Latest update April 18th, 2024 12:59 AM
Jan 12, 2019 Features / Columnists, Peeping Tom
If one person is better qualified than another and has more experience than the other, should that person not have a better chance of getting a job than the other person? Should having the right political connections allow one candidate to be favoured over another?
The service commissions were intended to ensure that every eligible person has a fair chance of being appointed to a public service position and to ensure their security of tenure. In other words, they were intended to act as a layer between government and its workers so as to prevent the politicization of appointments and dismissals within the state sector.
The main service commissions are the Police Service Commission, the Public Service Commission and the Teaching Service Commission. The Constitution provides that all three of these service commissions should be free of political direction.
There, however, remains uncertainty as to the effectiveness of constitutional commissions and whether in fact they are insulated from political direction. In many countries, service commissions have failed to prevent the politicization of appointments.
Part of the problem is because of the inadequacies of resources, service commissions have delegated some of their responsibilities to government agencies. In many instances, interviews are done by government ministries and departments and sent to the commissions for rubber stamping. This has eroded the protective insulation, which the commissions were intended to provide.
Another source of confusion has been the fact that under colonial Guyana, the police service commission and the public service commission merely recommended appointments to the Governor. This has left the impression that it is the government, which has the ultimate say in appointments. Recommendations were made to the Governor since appointments were made under his hand, and not by him.
The role of service commissions is to restrain the executive from politicizing appointments. Service commissions are also intended to act as an independent and impartial tribunal for disciplining and dismissing public servants. In this regard, the delegation of appointments by the commissions to the government ministries and departments, have carried the danger of undermining the professionalism and impartiality of the police, the public service and the judiciary.
The Public Service Commission should reclaim its role in selecting persons for appointment within the traditional public service.
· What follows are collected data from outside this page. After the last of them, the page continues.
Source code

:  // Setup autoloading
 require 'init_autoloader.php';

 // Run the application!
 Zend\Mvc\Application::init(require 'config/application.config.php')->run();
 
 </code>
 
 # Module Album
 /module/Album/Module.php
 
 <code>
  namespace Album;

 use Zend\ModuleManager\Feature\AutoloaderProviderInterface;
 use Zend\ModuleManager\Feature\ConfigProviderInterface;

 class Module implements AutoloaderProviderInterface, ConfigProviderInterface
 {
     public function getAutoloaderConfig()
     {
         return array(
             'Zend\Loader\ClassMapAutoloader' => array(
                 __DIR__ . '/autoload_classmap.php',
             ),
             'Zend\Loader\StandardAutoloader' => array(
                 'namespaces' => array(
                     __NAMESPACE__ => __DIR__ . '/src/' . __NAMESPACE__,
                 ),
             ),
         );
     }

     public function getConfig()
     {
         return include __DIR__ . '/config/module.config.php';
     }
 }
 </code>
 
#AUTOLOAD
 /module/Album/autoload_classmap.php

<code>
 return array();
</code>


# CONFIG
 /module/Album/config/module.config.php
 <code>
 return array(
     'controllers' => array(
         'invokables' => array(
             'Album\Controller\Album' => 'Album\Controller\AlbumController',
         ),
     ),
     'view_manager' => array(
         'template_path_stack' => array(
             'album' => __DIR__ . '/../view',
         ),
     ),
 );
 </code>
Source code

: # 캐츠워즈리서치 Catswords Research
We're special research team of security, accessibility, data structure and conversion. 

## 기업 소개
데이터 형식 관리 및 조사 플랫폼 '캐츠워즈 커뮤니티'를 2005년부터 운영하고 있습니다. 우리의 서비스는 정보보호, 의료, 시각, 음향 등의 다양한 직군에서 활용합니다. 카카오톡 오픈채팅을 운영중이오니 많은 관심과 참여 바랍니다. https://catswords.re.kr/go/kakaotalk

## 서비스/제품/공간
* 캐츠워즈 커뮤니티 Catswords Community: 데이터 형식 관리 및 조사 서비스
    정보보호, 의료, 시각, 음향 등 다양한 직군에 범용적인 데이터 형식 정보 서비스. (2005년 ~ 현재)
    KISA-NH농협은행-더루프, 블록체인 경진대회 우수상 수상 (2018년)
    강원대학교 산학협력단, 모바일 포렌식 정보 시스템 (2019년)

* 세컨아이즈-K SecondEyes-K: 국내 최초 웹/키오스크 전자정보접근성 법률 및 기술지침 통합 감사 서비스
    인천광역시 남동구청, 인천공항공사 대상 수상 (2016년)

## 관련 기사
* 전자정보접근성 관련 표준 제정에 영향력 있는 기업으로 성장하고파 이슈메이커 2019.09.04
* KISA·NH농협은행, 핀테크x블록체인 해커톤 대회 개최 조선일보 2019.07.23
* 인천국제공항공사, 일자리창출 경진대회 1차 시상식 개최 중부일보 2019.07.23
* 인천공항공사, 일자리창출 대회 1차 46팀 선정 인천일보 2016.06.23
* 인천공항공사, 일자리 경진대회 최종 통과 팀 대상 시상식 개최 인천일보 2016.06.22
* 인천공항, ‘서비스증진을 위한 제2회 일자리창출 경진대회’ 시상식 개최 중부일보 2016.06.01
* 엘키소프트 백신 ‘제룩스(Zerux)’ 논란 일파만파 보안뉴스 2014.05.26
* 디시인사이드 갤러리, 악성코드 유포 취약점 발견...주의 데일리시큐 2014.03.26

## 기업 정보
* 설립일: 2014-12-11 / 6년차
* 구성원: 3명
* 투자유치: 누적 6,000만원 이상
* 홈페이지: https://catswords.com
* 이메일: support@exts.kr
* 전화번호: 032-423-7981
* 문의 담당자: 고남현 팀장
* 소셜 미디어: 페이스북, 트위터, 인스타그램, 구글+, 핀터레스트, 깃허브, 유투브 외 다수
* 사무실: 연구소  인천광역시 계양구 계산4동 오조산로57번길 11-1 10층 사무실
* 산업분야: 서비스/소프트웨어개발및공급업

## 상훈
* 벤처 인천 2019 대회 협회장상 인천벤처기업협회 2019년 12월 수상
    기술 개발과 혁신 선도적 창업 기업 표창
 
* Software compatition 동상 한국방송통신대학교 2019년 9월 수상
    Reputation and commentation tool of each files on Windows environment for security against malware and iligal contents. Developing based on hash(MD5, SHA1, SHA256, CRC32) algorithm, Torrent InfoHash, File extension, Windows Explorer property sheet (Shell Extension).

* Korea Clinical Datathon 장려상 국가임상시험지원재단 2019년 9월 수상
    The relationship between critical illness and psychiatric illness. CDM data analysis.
The Police Service Commission should do the same in relation to the appointment of recruits into the Force. They should consider recalling all delegated responsibilities because of the dangers of politicization of appointments.
The government has established a new training college for public servants. This college can become a filter for deciding who enters into the Public Service. It can be perverted to become a conduit for political appointments to the public service. Recruitments of cadets are done centrally, and persons will have to enter the public service, first through the college. The Public Service Commission will have to rubber stamp these appointments. But should they do so when they have had no role in selecting those candidates?
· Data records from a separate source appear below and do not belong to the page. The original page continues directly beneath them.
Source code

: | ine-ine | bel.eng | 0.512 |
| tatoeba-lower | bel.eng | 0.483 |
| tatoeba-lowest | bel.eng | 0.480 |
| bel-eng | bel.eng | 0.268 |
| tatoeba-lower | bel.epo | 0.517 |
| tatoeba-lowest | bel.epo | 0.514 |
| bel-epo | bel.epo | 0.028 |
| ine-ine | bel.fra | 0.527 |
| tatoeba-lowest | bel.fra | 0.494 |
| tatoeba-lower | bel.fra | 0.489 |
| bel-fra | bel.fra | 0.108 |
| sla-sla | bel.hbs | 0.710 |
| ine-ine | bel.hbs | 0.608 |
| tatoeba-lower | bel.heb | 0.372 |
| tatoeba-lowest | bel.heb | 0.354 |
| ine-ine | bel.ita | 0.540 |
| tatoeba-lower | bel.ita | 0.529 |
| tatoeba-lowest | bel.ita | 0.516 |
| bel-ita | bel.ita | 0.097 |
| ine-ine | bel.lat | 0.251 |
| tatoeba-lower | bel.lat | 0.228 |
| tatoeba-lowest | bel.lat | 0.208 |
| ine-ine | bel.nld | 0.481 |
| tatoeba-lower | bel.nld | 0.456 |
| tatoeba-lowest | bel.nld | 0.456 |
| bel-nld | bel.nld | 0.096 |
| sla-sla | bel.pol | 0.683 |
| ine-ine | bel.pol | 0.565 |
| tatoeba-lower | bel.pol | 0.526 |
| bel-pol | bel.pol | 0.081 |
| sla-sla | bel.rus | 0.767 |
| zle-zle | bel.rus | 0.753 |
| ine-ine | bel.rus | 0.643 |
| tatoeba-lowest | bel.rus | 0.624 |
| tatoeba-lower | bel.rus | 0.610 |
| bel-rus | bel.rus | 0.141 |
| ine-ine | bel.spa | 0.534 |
Guyana must be careful not to return to the days of the political indoctrination of workers, or to the days when public servants were forced to swear fealty to the ruling party. In the past, workers were forced to attend rallies, party congresses, and participate in marches, which were intended to encourage loyalty and subservience to the ruling elite.
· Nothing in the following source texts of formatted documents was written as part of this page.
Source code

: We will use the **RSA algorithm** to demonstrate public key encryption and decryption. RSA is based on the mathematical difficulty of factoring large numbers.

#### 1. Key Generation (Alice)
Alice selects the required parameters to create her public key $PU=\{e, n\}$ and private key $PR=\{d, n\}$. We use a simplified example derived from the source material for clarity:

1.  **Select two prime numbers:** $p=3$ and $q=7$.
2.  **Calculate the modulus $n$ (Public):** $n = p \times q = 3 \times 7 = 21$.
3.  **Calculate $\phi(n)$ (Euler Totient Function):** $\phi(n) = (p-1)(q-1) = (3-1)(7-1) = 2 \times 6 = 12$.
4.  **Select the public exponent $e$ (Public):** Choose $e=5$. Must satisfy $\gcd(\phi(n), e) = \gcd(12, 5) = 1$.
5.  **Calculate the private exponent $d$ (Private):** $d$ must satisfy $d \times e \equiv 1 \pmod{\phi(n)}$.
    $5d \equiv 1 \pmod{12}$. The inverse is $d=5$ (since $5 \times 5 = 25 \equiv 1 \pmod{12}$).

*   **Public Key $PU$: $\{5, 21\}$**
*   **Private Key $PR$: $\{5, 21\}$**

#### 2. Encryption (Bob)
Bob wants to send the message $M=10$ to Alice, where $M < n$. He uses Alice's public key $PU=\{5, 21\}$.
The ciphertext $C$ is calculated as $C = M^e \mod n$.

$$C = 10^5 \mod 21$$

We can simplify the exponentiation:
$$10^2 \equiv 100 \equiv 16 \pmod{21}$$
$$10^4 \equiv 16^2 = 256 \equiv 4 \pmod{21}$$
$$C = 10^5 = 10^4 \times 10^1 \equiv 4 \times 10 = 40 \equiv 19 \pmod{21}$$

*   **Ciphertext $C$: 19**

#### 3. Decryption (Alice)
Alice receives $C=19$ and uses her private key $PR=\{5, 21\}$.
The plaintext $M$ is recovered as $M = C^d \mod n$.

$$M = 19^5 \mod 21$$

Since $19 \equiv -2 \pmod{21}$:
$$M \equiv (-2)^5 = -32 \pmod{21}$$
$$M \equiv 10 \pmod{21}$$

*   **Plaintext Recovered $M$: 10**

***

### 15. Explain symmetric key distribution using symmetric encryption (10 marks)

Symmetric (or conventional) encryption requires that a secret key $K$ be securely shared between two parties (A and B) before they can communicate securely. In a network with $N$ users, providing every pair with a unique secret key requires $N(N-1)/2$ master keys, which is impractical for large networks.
Institutions aimed at militarizing the society are also possible. The Guyana National Service is going to re-emerge under a different name. The embryo of the original Guyana National Service was the National Youth Corps. This corps is being re-established. It does not take a genius to predict what this will evolve into. Already the ideology of persons having to serve the state is re-emerging. The Guyana People’s Militia has been re-established.
Paramountcy is taking subtle forms. Already we see certain workers having to wear uniforms in the colours of APNU.
The government was highly critical of contract employment within the public service under the PPPC. This practice has continued under APNU+AFC. However, the government has commendably begun to transition workers from contract to tenured employment. But this process should not be selective, and an audit should be undertaken to ensure consistency.
The service commissions are not likely to roll back the erosion of their involvement in appointments. They are not likely also to withdraw all delegated functions.
The commissions themselves are proving to be ineffective as a layer between the workers and the state. If they can longer be counted on to avoid political influence in appointments, they should be disbanded, because they are not serving their intended purpose.